• Triangle de la mort: Quand le rêve tourne au cauchemar

    L'Economiste Avril 2006
     
    · Des victimes par centaines à Khouribga, Kelaâ des Sraghna et Béni Mellal

    · Véritable plaque tournante de l’émigration clandestine


    «Moi aussi, si je trouve un moyen, je n’hésiterais pas. Je partirais dès demain!». Ce n’est pas un jeune téméraire qui exprime ainsi sa décision à gagner, lui aussi, coûte que coûte, le Vieux Continent. Mais, une jeune veuve de Boujaâd.
    La trentaine environ, Loubna(1) porte le deuil de son mari même si elle n’a pas encore la confirmation officielle de son décès. A près de deux mois du naufrage de la barque qui transportait son mari avec 35 autres personnes, Loubna attend que sa dépouille soit rapatrié. Dans ce qui tient lieu de salle de séjour dans la maison de sa belle-famille, dans ce vieux quartier de Boujaâd à quelque 50 kilomètres de Khouribga, Loubna raconte son calvaire.
    Comme d’autres familles de victimes, elle a multiplié les tentatives pour avoir le cœur net sur le décès de son mari. En vain. Hormis les informations glanées auprès des rescapés de ce naufrage, survenu près des côtes espagnoles selon eux le 19 février dernier, rien.

# Matériel:
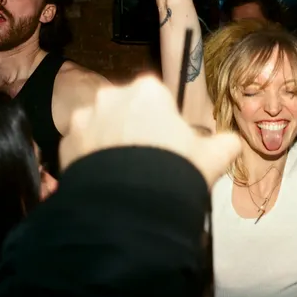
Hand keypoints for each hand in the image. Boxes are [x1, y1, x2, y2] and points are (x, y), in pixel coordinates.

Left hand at [59, 75, 240, 186]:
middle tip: (146, 159)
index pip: (156, 97)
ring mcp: (84, 118)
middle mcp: (111, 96)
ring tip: (124, 174)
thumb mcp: (212, 157)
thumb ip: (225, 144)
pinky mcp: (65, 144)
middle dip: (133, 127)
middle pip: (125, 108)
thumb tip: (231, 143)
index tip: (168, 142)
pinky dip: (90, 159)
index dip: (163, 119)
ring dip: (109, 142)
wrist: (130, 206)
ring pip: (100, 127)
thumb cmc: (174, 170)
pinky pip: (81, 147)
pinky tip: (105, 181)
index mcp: (147, 90)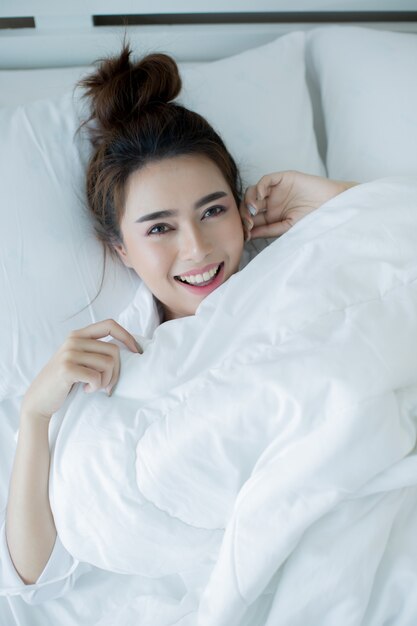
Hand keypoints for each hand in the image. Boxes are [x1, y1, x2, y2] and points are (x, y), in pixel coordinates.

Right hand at [21, 319, 140, 420]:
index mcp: (78, 335)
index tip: (137, 352)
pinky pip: (97, 377)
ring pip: (108, 364)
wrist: (39, 399)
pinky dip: (95, 387)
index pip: (110, 325)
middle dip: (116, 371)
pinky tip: (85, 390)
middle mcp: (73, 340)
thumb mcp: (79, 359)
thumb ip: (96, 350)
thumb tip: (129, 349)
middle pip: (114, 350)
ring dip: (106, 381)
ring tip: (93, 386)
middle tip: (105, 384)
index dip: (127, 336)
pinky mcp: (67, 369)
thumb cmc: (65, 380)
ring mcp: (69, 353)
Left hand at [240, 170, 356, 239]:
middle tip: (247, 223)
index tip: (244, 234)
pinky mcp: (284, 178)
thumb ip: (269, 230)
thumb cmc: (314, 219)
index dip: (245, 225)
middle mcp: (272, 202)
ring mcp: (277, 190)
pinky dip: (260, 187)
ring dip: (249, 201)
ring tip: (252, 211)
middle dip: (245, 214)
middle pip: (249, 205)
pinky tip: (260, 197)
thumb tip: (249, 235)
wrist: (333, 206)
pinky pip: (266, 180)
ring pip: (254, 191)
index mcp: (272, 216)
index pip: (252, 219)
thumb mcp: (288, 228)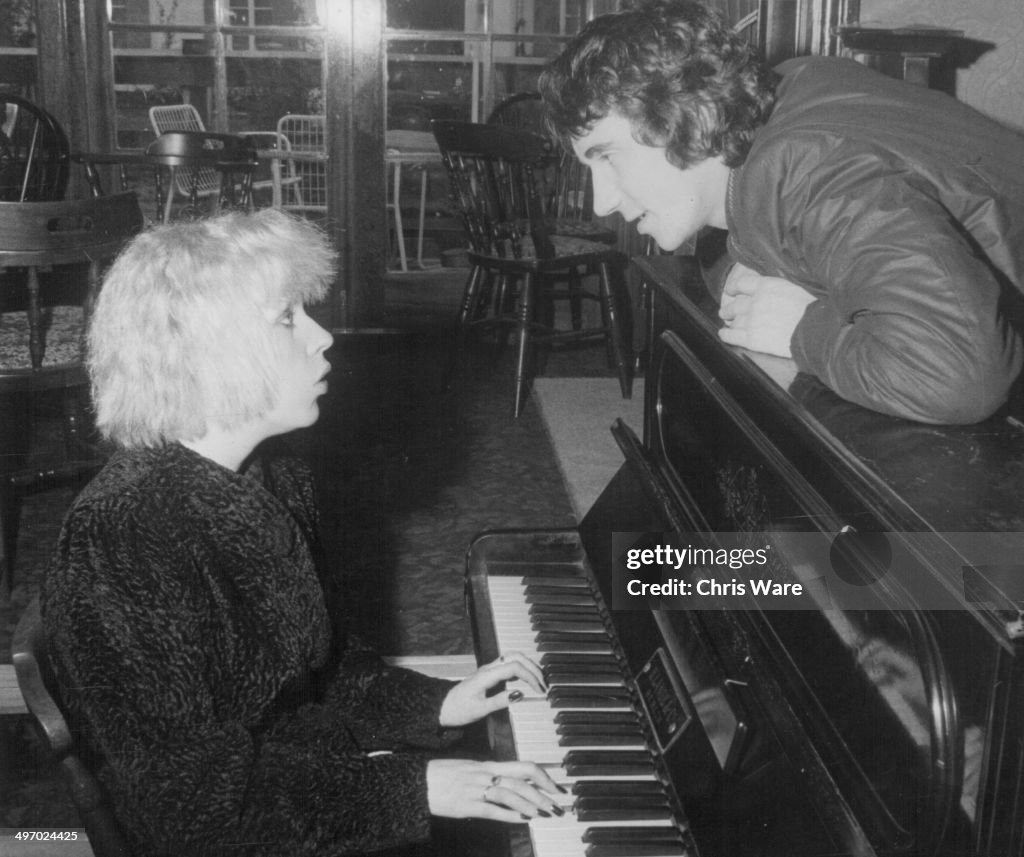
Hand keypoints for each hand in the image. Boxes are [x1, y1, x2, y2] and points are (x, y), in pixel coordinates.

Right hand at [426, 758, 564, 821]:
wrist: (418, 781)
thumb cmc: (443, 774)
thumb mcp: (470, 768)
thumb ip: (490, 773)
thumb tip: (510, 781)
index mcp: (488, 764)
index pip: (524, 765)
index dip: (544, 776)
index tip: (557, 788)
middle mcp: (486, 774)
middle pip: (522, 780)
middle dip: (544, 793)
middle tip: (558, 805)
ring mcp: (477, 789)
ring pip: (511, 794)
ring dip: (531, 805)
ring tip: (545, 814)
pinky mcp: (467, 805)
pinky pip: (492, 809)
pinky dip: (510, 815)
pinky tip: (522, 820)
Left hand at [439, 652, 545, 726]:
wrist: (442, 707)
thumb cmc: (458, 709)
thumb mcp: (479, 710)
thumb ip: (499, 701)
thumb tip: (519, 695)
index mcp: (487, 675)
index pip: (515, 667)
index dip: (530, 676)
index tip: (540, 689)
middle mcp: (488, 668)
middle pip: (516, 656)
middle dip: (534, 667)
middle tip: (544, 683)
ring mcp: (488, 669)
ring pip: (513, 657)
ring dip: (528, 665)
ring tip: (540, 679)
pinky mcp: (489, 674)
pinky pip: (508, 664)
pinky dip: (522, 667)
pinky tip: (527, 678)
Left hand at [718, 263, 815, 357]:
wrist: (816, 329)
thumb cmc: (815, 308)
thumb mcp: (798, 287)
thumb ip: (781, 287)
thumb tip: (779, 288)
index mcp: (767, 286)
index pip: (742, 283)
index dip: (735, 287)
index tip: (732, 290)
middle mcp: (755, 302)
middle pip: (735, 304)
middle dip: (729, 308)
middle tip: (726, 311)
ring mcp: (752, 320)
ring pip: (733, 320)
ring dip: (729, 321)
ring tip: (727, 322)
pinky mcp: (752, 339)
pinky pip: (732, 336)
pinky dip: (726, 335)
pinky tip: (723, 334)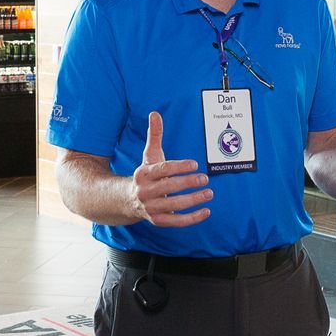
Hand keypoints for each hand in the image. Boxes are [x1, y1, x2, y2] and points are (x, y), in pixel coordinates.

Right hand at [131, 111, 210, 227]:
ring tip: (209, 193)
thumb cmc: (145, 174)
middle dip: (189, 183)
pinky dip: (192, 218)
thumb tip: (155, 113)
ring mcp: (151, 208)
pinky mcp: (158, 220)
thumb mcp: (148, 155)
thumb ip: (154, 136)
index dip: (179, 167)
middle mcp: (144, 192)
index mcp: (143, 174)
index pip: (163, 169)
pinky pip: (177, 222)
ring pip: (174, 205)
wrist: (127, 200)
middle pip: (169, 187)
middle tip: (205, 178)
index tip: (195, 164)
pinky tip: (206, 211)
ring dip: (194, 200)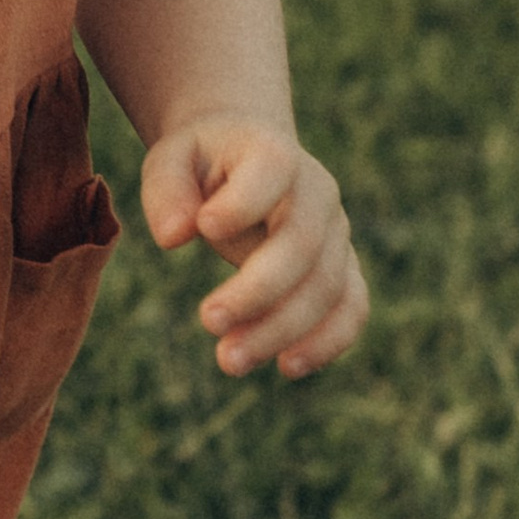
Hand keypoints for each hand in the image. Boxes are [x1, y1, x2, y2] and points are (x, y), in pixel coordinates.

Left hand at [139, 116, 367, 379]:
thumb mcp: (170, 159)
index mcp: (273, 152)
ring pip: (328, 285)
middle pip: (303, 245)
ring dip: (283, 328)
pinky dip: (328, 341)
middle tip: (208, 321)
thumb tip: (173, 238)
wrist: (246, 159)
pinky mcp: (341, 268)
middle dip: (259, 290)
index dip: (243, 203)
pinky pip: (352, 307)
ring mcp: (335, 232)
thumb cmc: (201, 163)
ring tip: (231, 360)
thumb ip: (166, 190)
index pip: (272, 172)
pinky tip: (286, 366)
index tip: (204, 230)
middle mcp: (317, 191)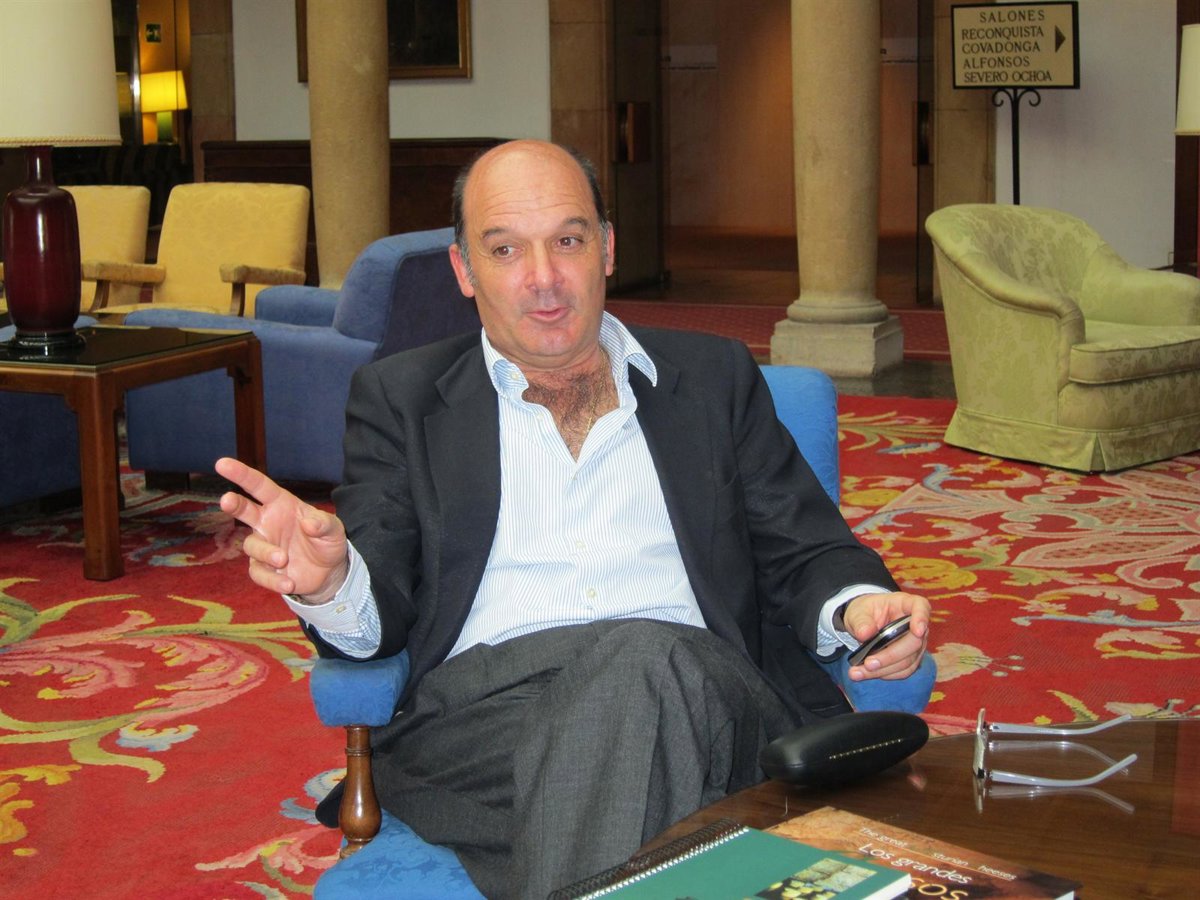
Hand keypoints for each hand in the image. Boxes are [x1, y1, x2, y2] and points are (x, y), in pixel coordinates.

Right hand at [215, 457, 348, 601]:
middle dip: (233, 503)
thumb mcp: (333, 529)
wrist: (329, 571)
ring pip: (251, 545)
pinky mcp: (264, 569)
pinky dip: (272, 580)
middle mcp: (267, 522)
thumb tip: (309, 523)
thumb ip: (323, 523)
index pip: (259, 486)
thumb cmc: (326, 541)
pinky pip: (258, 573)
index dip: (241, 474)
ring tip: (283, 559)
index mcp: (281, 505)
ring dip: (266, 552)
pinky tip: (288, 582)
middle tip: (227, 500)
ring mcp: (263, 546)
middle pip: (243, 509)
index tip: (222, 464)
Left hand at [842, 591, 929, 681]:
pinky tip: (864, 674)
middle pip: (914, 643)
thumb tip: (865, 634)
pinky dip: (883, 674)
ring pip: (907, 662)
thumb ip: (861, 621)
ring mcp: (916, 644)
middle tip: (868, 663)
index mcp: (906, 604)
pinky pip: (902, 671)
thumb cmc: (865, 612)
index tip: (917, 631)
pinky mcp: (910, 660)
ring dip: (883, 670)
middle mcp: (916, 625)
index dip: (921, 618)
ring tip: (857, 673)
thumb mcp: (858, 611)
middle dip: (890, 656)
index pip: (921, 607)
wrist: (864, 623)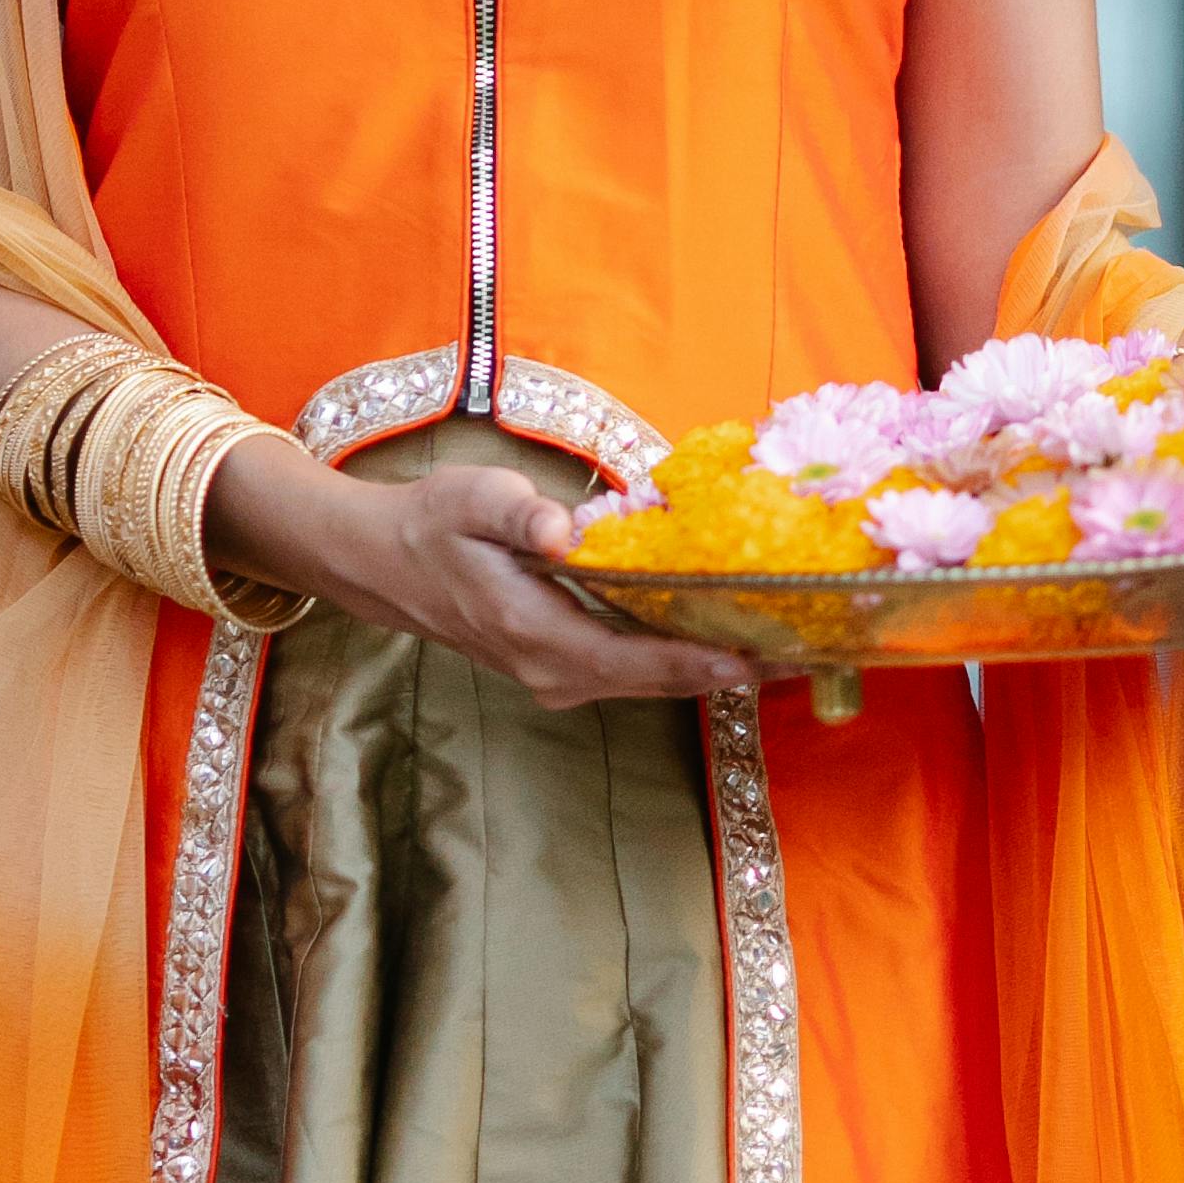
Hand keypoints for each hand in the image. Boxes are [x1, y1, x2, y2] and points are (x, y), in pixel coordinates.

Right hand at [207, 432, 756, 709]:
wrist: (383, 563)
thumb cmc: (431, 524)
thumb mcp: (471, 498)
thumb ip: (519, 515)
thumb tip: (565, 532)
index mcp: (533, 632)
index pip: (630, 659)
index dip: (694, 662)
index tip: (752, 659)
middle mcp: (549, 672)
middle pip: (653, 682)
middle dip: (724, 670)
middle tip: (800, 653)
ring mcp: (553, 678)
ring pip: (646, 684)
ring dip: (707, 670)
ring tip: (779, 651)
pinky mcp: (558, 670)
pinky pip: (630, 674)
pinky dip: (677, 663)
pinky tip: (719, 642)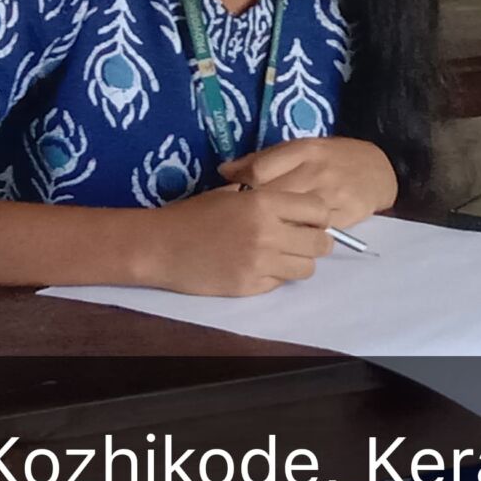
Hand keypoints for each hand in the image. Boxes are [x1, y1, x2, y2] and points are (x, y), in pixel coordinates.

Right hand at [142, 185, 332, 295]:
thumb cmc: (194, 214)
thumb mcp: (232, 193)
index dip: (318, 215)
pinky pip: (281, 283)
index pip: (318, 210)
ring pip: (307, 268)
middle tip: (301, 240)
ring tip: (280, 255)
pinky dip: (276, 276)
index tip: (309, 218)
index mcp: (264, 203)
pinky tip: (257, 266)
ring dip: (299, 261)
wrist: (160, 246)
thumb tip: (298, 203)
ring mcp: (260, 264)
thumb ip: (267, 197)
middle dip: (316, 241)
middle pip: (320, 243)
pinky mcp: (250, 287)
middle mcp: (268, 233)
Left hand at [219, 138, 397, 228]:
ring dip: (276, 231)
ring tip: (263, 238)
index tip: (235, 201)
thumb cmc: (330, 159)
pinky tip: (290, 244)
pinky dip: (301, 240)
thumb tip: (223, 171)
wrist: (377, 168)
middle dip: (254, 215)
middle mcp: (316, 169)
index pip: (259, 171)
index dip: (241, 189)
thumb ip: (261, 160)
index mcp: (302, 150)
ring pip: (295, 218)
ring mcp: (333, 193)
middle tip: (243, 226)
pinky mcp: (348, 213)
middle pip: (273, 197)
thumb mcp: (298, 150)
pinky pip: (317, 232)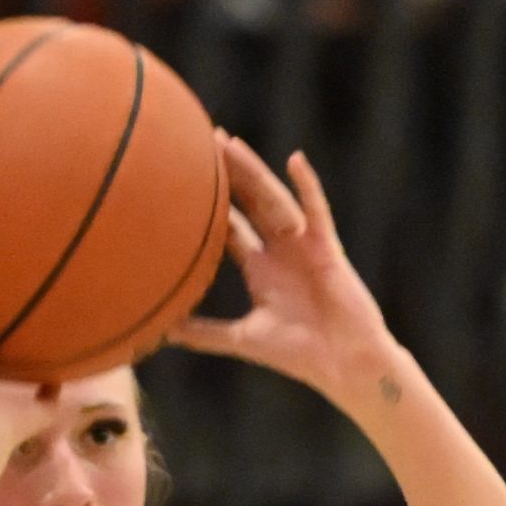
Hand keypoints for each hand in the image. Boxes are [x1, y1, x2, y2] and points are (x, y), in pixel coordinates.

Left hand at [167, 137, 394, 406]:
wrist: (345, 366)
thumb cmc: (300, 355)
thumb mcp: (242, 339)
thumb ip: (202, 333)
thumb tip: (159, 331)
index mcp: (262, 270)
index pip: (231, 226)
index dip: (210, 202)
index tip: (183, 176)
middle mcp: (281, 252)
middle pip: (250, 203)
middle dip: (229, 174)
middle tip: (202, 139)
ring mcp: (305, 247)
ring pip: (274, 200)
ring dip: (254, 172)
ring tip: (230, 143)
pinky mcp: (327, 249)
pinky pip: (317, 211)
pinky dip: (308, 187)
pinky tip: (295, 161)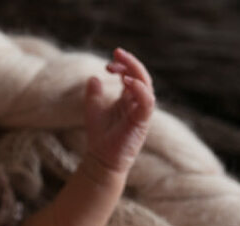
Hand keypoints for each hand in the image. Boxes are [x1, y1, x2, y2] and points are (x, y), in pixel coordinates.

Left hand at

# Consignes:
1. Veuillez transcrire sans rien changer le passage du texte d'étude qui commence par « L'Economiste Avril 2006 » et finit par « veuve de Boujaâd. ».
2. D'après le texte d'étude, à quelle date les rescapés situent-ils le naufrage ?

# Réponses:
1.
L'Economiste Avril 2006
     
    · Des victimes par centaines à Khouribga, Kelaâ des Sraghna et Béni Mellal

    · Véritable plaque tournante de l’émigration clandestine


    «Moi aussi, si je trouve un moyen, je n’hésiterais pas. Je partirais dès demain!». Ce n’est pas un jeune téméraire qui exprime ainsi sa décision à gagner, lui aussi, coûte que coûte, le Vieux Continent. Mais, une jeune veuve de Boujaâd.

2. Le 19 février.